Start of Block

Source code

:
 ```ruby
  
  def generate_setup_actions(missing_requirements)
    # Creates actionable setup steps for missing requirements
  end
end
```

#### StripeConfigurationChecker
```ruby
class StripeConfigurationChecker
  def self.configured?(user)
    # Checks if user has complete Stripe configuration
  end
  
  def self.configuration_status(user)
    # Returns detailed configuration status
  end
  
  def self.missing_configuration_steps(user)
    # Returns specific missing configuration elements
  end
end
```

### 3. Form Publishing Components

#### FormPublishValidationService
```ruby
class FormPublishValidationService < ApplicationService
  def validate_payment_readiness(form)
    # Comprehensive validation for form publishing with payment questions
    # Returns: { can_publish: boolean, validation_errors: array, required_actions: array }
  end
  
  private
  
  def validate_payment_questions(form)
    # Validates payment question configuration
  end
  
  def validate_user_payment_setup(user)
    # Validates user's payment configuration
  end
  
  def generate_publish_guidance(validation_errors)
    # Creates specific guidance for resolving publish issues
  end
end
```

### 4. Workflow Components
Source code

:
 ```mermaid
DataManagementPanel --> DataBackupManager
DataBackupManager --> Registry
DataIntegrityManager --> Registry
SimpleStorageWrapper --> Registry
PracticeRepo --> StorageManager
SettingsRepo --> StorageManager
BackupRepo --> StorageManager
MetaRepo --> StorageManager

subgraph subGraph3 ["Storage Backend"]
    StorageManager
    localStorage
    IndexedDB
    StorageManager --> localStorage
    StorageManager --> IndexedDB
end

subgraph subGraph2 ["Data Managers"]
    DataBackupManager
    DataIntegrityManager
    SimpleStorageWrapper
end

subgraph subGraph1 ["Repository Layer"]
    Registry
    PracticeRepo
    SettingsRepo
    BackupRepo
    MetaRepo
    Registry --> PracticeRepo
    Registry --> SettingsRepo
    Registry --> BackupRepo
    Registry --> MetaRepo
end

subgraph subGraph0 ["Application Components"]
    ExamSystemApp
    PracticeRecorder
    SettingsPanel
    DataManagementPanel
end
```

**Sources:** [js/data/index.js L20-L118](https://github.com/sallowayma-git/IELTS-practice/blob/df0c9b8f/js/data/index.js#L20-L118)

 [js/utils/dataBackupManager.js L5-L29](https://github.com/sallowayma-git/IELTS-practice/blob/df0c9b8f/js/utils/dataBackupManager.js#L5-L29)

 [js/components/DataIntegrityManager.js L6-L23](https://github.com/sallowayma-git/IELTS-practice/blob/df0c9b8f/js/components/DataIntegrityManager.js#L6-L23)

End of Block

PROBLEM REQUIREMENTS ▸ Work out how many lines in the material above hold the word "Creates"; answer with the number only.

SOLUTION TO THIS EXERCISE ▸ 2